J-STORIES ー 農作物が育つ良質な土壌作りには通常、3年から5年の時間が必要とされるが、その期間を1か月に短縮できる効率的な人工土壌が実用化され、地上での農耕だけでなく、宇宙航空研究開発機構(JAXA)などが主催する月面基地での農地開発にも利用が検討されている。
自然の土壌では硝化菌と呼ばれる微生物などが有機物を分解して無機養分を生成、それを吸収して農作物が育つ。しかし、良質な土壌が出来上がるまでに数年かかるうえ、土壌内に病原菌が増えた場合は休耕が必要だ。
愛知県にある名古屋大学発のスタートアップ企業、TOWINGが実用化した人工土壌「高機能ソイル」は土作りの期間を大幅に縮め、休耕日の削減も可能にした。
従来の人工土壌では有機肥料が腐りやすいという制約があった。しかし、高機能ソイルは有機肥料を高い効率で養分に変えることができるため、化石燃料を使う化学肥料への依存を減らすこともできる。また、炭素の固定や吸収効果も期待できるため、環境負荷が少なく持続可能で循環型の農地作りができるという。
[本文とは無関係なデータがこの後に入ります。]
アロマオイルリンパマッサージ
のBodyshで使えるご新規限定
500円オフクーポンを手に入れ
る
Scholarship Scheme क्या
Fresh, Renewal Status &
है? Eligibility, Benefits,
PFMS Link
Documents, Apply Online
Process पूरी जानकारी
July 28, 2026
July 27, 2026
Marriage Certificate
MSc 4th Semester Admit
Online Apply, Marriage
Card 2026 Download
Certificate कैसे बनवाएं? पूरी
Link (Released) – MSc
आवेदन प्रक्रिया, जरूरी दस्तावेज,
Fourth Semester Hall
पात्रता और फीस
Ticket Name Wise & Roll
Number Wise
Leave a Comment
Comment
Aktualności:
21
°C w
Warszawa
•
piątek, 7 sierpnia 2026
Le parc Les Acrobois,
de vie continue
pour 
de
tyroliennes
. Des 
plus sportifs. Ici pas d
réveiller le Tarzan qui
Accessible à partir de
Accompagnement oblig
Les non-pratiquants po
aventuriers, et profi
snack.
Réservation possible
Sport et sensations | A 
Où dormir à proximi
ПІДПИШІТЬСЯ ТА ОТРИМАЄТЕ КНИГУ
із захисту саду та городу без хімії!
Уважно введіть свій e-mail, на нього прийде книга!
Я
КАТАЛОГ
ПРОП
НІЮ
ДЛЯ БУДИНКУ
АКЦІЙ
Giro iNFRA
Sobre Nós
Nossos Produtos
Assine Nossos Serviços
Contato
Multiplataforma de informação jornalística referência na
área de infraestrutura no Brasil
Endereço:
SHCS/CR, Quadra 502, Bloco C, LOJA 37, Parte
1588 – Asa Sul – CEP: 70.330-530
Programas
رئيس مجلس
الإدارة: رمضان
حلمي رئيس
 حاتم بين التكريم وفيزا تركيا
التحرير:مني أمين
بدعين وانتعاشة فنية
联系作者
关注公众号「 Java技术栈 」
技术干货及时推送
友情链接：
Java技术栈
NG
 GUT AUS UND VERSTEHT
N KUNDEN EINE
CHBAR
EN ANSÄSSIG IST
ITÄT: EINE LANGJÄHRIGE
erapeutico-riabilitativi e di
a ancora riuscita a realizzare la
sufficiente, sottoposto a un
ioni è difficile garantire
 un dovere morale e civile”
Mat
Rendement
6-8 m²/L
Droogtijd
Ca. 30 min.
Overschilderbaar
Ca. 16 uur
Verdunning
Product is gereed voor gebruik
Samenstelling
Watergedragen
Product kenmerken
TOWINGは、高機能ソイルを使って循環型農業の発展と宇宙農業の実現をめざす次世代の作物栽培システム「宙農(そらのう)」の開発・販売を進めている。22年春には愛知県刈谷市内で休耕地を借り上げ、5千平方メートル規模の自社農園も始める。20年秋からはJAXAなどが主催する月面基地での農業計画にも加わっている。